How to actually break a system down
When you're staring at a problem you want agents to solve, don't ask "what should the agent do?" Ask the question a manager asks: if I were staffing this with a team of cheap, narrow specialists, who would I hire and what would each person's one job be?
- List the roles the work genuinely requires — the way you'd staff a real team for it.
- Write each role's job description in one sentence. If you can't, split it.
- For each role, define its definition of done — the finished artifact it hands off.
- Give each role only the context and tools that one job needs.
- Wire the handoffs: who passes work to whom, and in what order.
- Add a reviewer role whose only job is to catch a specific class of mistake.
You'll end up with more agents than you expected and each one will be simpler than you expected. That's the goal. Simplicity per agent is what buys you reliability across the system.

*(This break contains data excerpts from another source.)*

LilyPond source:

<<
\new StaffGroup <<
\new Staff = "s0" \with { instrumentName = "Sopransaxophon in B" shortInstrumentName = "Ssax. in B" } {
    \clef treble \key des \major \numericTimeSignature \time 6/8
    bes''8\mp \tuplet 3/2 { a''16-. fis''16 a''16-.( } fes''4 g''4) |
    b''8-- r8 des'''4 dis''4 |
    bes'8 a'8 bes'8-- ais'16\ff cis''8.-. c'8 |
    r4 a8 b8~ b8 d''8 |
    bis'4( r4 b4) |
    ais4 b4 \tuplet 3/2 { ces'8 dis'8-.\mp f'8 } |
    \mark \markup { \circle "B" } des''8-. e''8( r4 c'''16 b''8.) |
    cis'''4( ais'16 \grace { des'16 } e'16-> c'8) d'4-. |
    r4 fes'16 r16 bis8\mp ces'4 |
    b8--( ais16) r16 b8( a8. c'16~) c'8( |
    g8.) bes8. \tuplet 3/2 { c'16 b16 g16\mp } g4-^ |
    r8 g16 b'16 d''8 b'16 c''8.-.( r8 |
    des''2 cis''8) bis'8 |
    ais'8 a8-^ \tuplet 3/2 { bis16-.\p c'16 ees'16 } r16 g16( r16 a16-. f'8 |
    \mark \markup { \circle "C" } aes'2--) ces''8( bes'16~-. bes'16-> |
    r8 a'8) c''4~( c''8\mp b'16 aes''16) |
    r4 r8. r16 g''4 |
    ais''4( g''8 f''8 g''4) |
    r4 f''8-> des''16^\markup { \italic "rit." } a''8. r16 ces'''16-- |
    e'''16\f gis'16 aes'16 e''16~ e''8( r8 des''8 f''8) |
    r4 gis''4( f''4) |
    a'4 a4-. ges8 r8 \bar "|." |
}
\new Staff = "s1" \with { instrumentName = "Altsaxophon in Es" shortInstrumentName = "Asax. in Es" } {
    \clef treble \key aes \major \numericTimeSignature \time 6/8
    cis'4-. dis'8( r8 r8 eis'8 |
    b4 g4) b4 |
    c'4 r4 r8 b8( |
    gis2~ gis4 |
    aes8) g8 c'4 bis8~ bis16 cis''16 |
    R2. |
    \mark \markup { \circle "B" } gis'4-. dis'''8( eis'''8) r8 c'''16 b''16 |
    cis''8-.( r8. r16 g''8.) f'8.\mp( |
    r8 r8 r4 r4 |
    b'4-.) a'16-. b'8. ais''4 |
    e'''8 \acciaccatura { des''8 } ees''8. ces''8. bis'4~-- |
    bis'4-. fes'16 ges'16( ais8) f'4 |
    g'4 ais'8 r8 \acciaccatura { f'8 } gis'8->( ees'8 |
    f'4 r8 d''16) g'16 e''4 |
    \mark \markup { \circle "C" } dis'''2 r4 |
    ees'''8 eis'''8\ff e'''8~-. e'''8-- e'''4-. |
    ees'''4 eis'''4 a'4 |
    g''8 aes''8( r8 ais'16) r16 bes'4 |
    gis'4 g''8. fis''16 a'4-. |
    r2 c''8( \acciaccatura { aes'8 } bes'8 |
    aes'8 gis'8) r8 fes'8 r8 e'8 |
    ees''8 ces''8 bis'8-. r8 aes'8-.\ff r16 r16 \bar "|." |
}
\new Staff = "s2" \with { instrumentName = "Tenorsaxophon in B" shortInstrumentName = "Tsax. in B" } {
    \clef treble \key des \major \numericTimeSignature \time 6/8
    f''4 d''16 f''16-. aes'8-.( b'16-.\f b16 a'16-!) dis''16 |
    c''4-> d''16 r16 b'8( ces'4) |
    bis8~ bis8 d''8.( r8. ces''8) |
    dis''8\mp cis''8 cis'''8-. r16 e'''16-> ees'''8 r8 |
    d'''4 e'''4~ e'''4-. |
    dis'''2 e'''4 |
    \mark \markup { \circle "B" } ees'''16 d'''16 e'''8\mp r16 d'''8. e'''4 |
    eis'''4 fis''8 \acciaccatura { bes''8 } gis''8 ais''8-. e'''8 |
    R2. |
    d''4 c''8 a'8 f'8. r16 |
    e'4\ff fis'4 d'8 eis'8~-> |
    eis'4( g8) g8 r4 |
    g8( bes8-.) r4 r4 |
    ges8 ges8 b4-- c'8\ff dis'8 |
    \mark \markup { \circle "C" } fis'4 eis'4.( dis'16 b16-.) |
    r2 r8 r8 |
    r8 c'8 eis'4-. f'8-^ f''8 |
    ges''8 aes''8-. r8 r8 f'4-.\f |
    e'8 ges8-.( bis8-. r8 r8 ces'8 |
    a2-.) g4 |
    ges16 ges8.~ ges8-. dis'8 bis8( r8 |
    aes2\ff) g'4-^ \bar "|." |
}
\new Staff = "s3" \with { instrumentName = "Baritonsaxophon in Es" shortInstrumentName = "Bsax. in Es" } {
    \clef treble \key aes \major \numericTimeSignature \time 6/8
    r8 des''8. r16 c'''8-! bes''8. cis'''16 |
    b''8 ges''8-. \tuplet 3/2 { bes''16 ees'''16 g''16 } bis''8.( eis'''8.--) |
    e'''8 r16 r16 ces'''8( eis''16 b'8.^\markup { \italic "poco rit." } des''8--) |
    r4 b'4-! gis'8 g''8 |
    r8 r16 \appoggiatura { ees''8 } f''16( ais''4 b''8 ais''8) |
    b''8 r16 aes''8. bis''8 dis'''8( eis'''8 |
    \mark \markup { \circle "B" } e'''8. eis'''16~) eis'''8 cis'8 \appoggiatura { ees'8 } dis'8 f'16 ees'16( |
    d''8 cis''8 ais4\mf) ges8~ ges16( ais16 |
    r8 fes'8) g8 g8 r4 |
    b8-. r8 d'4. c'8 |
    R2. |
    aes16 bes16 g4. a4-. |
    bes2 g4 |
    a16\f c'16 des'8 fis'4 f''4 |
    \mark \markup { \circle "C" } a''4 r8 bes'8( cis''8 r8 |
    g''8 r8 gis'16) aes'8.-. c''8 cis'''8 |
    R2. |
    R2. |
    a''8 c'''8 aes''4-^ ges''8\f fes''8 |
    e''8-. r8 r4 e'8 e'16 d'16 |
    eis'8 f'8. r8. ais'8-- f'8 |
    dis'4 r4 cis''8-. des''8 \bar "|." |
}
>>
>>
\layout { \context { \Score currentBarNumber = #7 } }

Why this scales when "one smart agent" doesn't
A team of narrow agents is easier to reason about, easier to test, and easier to fix. When something goes wrong, you don't debug a black box — you find the one role that failed and you fix that role, the same way you'd coach one employee. You can upgrade the history expert without touching the prose writer. You can swap a cheaper model into the line editor and a stronger one into the story architect, matching horsepower to difficulty.
It's also how the economics work. Most steps are simple enough for small, fast, cheap models. You spend real capability only where the job is genuinely hard, instead of paying frontier prices to have one giant agent do trivial work badly.
So resist the urge to hire a genius. Hire a team of cheerful idiots, give each one a single clear job and exactly the resources that job needs, and let the org chart do the thinking. That's not a workaround for today's models being limited. It's just good management — and it happens to be the most durable way to design agentic systems.